Lean is about improving processes and providing solutions. This delivers the desired outcomes, right? Wrong, says John Shook. Lean transformation is enacted through a new way of thinking and acting. And the essence of Lean is transformation through asking questions, rather than implementing off-the shelf solutions. Lean is a heuristic system, in that it enables people to learn for themselves. It is not prescriptive, it is situational. Ask yourself, how did Toyota build their system? They couldn’t copy Lean solutions from other organisations as they didn’t exist!
They did this by asking questions about what system they needed in order to deliver value to customers and employees alike while creating a sustainable profitable business. Reflecting on both Toyota’s approach and failures across other organisations, John’s Lean transformation framework identifies five inter-related dimensions of change. And underpinning the model are core questions that any organisation needs to ask and answer in order to enact successful change :-
- PURPOSE: What is our value-driven-purpose?

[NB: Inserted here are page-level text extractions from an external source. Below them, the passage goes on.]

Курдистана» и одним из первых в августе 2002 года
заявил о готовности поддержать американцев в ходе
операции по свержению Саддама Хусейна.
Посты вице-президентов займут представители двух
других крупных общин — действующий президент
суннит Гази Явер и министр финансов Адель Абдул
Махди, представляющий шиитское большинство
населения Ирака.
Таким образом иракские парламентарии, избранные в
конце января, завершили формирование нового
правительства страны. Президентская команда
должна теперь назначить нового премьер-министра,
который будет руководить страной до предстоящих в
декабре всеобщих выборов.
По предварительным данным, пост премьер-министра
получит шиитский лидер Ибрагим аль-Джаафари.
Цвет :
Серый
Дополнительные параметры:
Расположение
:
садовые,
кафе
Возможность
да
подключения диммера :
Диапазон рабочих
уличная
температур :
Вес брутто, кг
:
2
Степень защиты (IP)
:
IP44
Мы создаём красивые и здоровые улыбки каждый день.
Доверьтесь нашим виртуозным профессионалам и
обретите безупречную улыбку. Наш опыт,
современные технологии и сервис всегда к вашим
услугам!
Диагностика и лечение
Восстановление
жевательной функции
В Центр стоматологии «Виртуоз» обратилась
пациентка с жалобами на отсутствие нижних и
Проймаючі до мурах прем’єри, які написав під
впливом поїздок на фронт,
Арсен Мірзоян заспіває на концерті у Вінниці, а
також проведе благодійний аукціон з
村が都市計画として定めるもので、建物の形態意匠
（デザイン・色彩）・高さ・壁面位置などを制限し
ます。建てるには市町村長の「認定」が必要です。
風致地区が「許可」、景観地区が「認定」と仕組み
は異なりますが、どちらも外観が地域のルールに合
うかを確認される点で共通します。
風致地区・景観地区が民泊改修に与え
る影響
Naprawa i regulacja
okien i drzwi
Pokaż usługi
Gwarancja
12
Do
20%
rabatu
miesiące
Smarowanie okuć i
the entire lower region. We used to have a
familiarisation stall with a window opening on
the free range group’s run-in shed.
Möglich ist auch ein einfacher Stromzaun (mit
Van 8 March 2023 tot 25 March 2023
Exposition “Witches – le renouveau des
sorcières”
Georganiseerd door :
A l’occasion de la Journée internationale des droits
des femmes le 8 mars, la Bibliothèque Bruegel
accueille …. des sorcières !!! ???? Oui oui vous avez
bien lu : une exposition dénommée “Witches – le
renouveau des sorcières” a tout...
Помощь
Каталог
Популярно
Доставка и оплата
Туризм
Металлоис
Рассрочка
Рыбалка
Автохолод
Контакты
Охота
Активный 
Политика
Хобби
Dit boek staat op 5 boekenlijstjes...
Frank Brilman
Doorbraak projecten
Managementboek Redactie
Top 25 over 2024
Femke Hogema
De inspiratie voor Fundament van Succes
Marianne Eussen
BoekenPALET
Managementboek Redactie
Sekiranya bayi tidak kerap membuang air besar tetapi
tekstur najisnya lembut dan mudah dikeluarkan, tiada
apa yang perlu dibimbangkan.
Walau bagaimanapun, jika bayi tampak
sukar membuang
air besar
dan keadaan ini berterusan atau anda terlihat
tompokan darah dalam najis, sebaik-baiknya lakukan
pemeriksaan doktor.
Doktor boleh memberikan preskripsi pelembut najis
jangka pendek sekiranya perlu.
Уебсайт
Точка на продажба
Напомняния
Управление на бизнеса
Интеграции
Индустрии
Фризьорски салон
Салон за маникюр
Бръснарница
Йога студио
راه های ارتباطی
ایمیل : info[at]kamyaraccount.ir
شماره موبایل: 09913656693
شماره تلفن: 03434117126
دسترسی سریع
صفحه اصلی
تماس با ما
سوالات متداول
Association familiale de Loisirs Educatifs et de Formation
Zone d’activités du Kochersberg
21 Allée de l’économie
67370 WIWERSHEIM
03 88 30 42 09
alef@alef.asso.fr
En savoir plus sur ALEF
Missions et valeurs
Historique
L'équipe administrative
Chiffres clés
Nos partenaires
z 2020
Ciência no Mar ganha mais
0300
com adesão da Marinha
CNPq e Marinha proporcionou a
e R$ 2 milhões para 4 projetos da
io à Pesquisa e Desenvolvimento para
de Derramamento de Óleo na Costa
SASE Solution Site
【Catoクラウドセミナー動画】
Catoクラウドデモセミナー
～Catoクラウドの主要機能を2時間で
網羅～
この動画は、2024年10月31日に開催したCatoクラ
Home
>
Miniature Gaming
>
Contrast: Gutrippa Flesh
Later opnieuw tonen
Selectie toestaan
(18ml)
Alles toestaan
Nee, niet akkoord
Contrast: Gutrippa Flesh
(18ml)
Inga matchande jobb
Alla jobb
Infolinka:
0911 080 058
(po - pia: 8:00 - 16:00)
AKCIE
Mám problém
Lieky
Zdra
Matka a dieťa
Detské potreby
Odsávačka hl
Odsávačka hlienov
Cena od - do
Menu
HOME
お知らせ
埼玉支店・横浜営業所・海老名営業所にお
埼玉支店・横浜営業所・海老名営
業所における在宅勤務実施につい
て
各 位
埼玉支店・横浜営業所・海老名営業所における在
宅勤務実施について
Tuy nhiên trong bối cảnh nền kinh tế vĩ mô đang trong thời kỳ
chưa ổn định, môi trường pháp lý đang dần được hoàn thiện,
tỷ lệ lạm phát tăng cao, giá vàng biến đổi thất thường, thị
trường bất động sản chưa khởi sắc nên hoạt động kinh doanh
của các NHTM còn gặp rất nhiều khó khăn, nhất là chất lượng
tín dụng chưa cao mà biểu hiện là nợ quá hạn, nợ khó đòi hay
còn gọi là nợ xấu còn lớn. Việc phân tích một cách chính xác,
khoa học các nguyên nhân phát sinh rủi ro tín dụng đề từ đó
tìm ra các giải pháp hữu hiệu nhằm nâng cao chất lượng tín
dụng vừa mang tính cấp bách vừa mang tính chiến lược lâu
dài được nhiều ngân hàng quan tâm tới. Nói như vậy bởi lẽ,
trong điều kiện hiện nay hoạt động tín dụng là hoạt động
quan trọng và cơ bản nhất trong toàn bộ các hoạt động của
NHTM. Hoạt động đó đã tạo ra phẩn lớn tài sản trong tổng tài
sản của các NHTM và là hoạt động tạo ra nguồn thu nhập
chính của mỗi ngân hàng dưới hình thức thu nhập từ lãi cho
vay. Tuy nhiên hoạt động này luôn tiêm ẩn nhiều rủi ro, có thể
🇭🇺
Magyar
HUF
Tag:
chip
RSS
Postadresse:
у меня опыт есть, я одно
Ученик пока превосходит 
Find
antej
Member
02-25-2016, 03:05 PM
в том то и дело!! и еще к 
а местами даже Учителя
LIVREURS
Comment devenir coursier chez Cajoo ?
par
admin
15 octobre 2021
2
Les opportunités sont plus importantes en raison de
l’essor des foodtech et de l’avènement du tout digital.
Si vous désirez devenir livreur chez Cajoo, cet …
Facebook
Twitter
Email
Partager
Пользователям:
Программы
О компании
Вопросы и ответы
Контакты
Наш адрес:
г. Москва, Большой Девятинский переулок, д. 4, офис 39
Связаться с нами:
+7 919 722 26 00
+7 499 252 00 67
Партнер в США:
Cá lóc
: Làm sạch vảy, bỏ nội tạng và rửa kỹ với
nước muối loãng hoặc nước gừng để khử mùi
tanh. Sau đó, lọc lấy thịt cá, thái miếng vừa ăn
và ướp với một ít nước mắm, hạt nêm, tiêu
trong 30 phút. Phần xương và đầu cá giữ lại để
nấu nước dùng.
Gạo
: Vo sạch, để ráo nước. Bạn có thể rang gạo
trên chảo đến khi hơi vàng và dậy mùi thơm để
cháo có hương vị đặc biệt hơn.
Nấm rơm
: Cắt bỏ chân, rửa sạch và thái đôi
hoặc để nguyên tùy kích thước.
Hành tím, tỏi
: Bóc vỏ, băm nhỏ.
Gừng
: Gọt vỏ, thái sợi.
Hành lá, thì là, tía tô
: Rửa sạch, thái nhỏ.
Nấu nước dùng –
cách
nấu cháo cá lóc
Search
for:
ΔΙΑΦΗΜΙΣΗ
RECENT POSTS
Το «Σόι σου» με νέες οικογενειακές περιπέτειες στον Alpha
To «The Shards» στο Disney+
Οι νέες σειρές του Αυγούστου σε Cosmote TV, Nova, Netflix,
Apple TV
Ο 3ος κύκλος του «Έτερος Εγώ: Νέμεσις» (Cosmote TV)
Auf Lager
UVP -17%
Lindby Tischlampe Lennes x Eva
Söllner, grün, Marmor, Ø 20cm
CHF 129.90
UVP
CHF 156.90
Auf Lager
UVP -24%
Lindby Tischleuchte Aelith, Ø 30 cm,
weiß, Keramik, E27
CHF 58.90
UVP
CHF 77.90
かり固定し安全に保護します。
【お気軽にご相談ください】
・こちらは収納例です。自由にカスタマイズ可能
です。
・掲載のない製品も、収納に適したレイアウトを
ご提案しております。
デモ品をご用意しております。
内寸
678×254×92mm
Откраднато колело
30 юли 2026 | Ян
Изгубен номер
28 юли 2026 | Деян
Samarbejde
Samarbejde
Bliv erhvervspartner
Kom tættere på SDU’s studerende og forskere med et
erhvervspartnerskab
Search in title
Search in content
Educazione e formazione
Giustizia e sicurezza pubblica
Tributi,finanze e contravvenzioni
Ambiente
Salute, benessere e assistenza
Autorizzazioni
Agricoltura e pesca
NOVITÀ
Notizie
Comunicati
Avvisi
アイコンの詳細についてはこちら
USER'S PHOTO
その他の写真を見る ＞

- WORK TO BE DONE: What is the actual work and how can we improve it?
- CAPABILITY: What capabilities do we need to develop people to do the work?
- MANAGEMENT SYSTEM: What management system and leadership behaviours are required to support the new way of working?
- BASIC THINKING: What basic thinking, mind-sets or assumptions underlie this transformation?
Every situation is different. Our organisations have different purposes and different problems. That’s why these questions work – they force us to think through our problems and the problems of the organisation for ourselves. So many organisations copy Toyota without thinking through their purpose and specific problems for themselves. No wonder that many fail to deliver successful Lean transformations. So, as John says, let’s throw out those roadmaps and start thinking for ourselves.